━━━━━ Task data

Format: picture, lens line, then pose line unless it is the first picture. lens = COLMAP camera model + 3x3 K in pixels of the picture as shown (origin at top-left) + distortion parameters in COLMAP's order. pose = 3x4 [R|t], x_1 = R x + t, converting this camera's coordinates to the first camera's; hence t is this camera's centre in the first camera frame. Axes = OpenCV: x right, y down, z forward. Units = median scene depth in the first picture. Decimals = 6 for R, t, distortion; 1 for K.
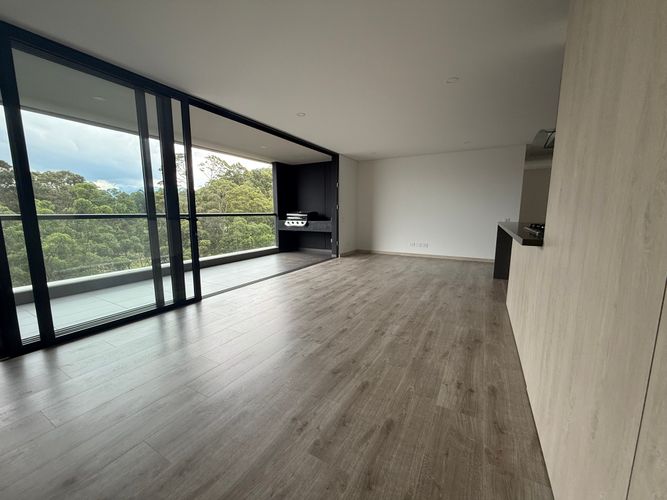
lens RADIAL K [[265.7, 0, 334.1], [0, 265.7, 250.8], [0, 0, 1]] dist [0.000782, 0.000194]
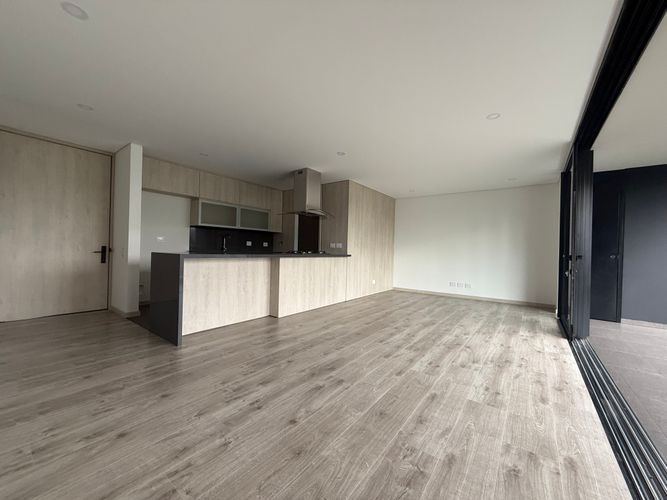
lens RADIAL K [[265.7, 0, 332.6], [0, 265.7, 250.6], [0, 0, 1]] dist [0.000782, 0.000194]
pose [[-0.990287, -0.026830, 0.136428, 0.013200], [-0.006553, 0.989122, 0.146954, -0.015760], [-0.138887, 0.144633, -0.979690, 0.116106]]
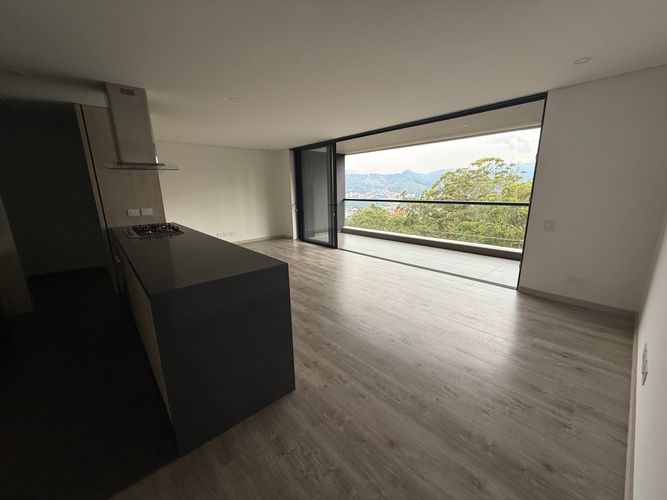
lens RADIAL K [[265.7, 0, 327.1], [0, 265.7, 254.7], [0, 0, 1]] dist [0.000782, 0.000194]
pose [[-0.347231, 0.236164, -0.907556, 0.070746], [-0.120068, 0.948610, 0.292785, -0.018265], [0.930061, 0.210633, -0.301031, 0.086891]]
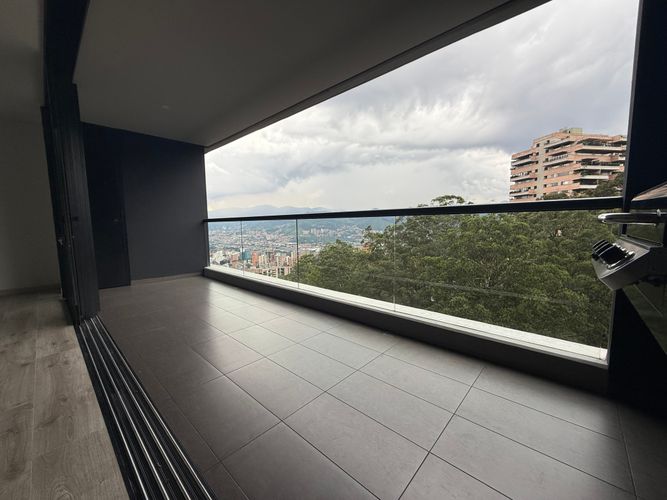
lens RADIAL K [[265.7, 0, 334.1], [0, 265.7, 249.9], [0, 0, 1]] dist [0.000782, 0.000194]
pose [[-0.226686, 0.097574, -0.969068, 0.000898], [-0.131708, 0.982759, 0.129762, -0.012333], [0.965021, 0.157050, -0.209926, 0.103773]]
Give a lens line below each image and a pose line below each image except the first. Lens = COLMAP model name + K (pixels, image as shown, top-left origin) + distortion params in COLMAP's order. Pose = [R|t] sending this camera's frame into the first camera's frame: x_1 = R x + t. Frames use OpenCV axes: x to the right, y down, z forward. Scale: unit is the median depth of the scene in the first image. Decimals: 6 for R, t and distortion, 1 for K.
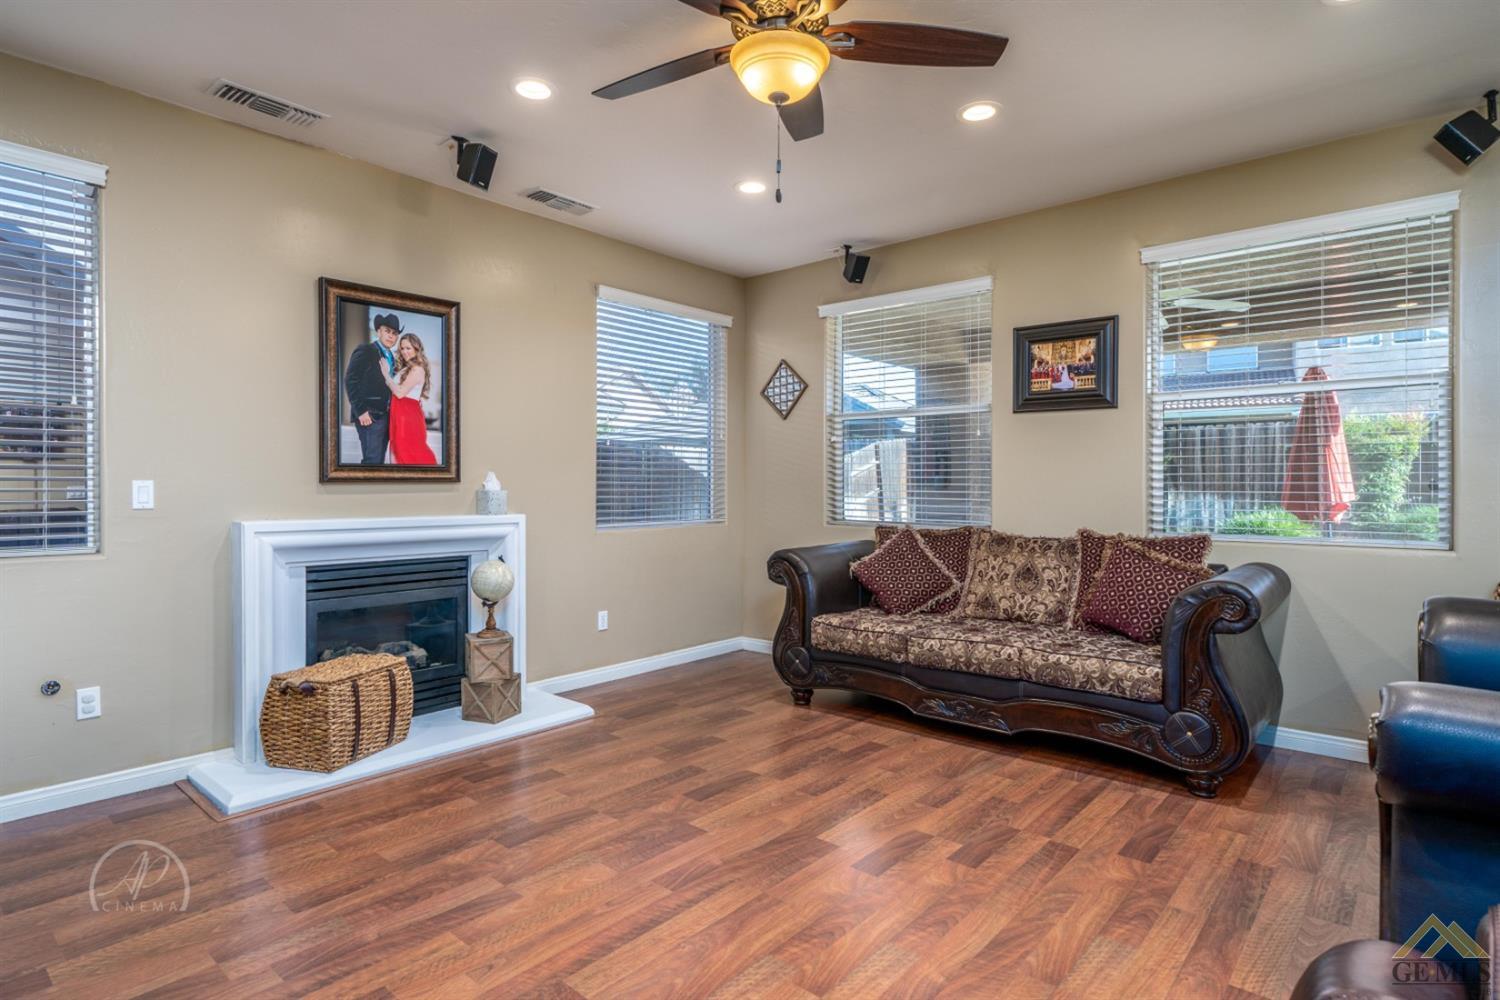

━━━━━━━━━━
━━━━━ Task data

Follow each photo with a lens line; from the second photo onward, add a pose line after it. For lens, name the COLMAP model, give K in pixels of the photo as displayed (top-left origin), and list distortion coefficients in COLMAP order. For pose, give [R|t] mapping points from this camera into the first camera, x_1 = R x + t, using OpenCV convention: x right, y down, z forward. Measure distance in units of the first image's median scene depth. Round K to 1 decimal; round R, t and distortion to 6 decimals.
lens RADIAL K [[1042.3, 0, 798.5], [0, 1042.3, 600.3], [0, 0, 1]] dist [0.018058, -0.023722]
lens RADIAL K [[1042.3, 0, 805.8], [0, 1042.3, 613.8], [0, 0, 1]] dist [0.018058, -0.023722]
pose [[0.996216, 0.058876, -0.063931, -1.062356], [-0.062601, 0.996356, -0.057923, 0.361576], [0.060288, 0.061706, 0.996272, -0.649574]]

━━━━━━━━━━
━━━━━ Task data

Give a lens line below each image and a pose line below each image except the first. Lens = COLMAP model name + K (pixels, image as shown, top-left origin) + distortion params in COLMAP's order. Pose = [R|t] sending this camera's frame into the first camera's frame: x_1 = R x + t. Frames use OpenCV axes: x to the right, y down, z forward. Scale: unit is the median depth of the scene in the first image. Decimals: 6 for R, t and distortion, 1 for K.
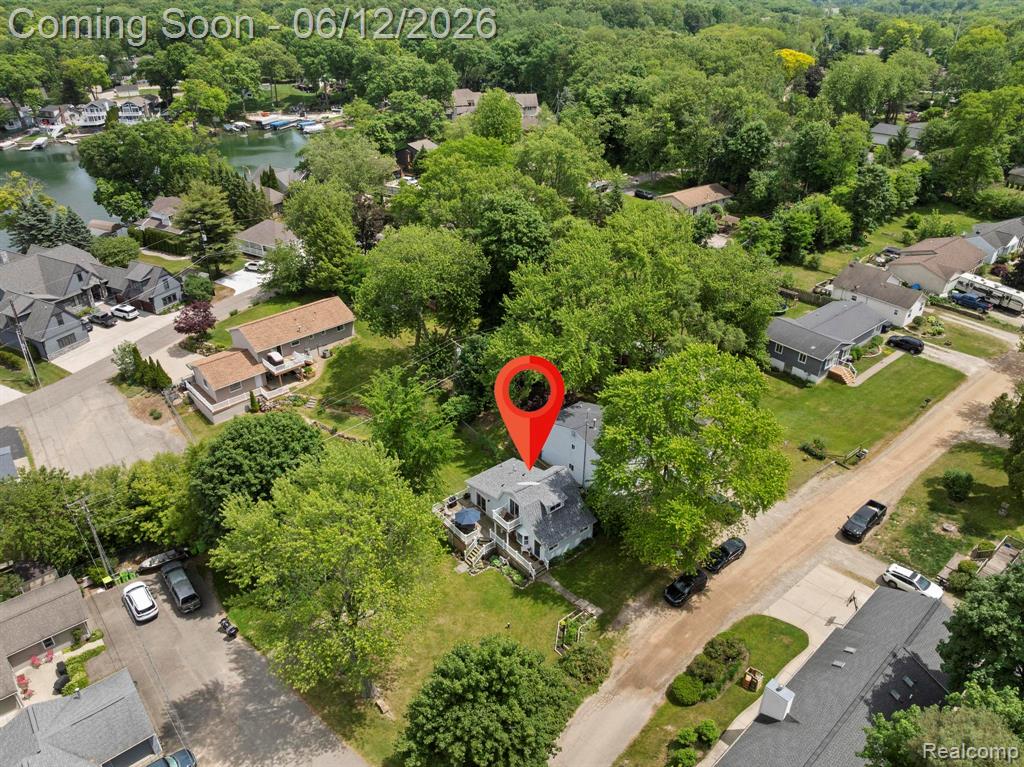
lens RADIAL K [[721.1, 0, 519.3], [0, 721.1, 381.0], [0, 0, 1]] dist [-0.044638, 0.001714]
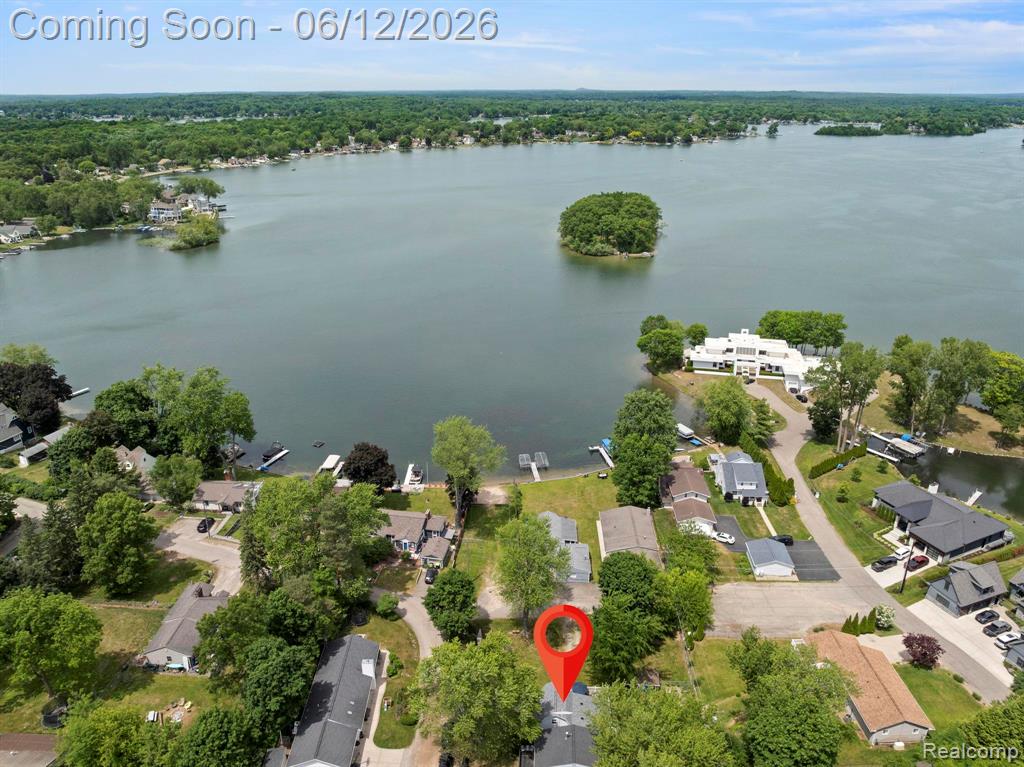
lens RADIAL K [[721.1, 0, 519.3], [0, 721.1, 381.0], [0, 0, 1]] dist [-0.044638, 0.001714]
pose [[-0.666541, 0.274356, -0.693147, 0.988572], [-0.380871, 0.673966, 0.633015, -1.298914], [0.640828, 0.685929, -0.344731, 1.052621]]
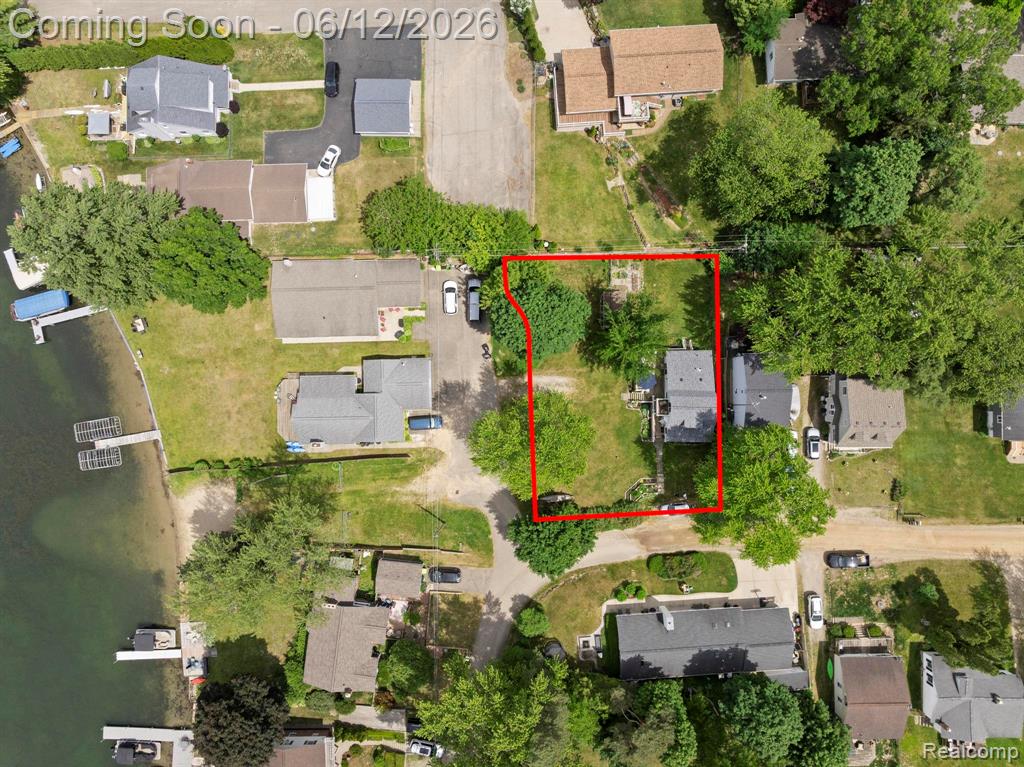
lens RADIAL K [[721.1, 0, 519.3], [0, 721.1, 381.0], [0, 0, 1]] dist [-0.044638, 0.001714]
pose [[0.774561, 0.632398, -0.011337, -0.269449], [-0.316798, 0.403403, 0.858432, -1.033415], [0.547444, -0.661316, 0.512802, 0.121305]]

━━━━━━━━━━

Your instructions:
Rewrite the rows starting at the line that contains "Format: picture, lens" and ending at the line that contains "0.157050, -0.209926, 0.103773]]", swapping "distortion parameters" for "distortion coefficients" and changing nothing else. Leave the pictures out of your answer.

Answer section:
Format: picture, lens line, then pose line unless it is the first picture. lens = COLMAP camera model + 3x3 K in pixels of the picture as shown (origin at top-left) + distortion coefficients in COLMAP's order. pose = 3x4 [R|t], x_1 = R x + t, converting this camera's coordinates to the first camera's; hence t is this camera's centre in the first camera frame. Axes = OpenCV: x right, y down, z forward. Units = median scene depth in the first picture. Decimals = 6 for R, t, distortion; 1 for K.
lens RADIAL K [[265.7, 0, 334.1], [0, 265.7, 250.8], [0, 0, 1]] dist [0.000782, 0.000194]
lens RADIAL K [[265.7, 0, 332.6], [0, 265.7, 250.6], [0, 0, 1]] dist [0.000782, 0.000194]
pose [[-0.990287, -0.026830, 0.136428, 0.013200], [-0.006553, 0.989122, 0.146954, -0.015760], [-0.138887, 0.144633, -0.979690, 0.116106]]
lens RADIAL K [[265.7, 0, 327.1], [0, 265.7, 254.7], [0, 0, 1]] dist [0.000782, 0.000194]
pose [[-0.347231, 0.236164, -0.907556, 0.070746], [-0.120068, 0.948610, 0.292785, -0.018265], [0.930061, 0.210633, -0.301031, 0.086891]]
lens RADIAL K [[265.7, 0, 334.1], [0, 265.7, 249.9], [0, 0, 1]] dist [0.000782, 0.000194]
pose [[-0.226686, 0.097574, -0.969068, 0.000898], [-0.131708, 0.982759, 0.129762, -0.012333], [0.965021, 0.157050, -0.209926, 0.103773]]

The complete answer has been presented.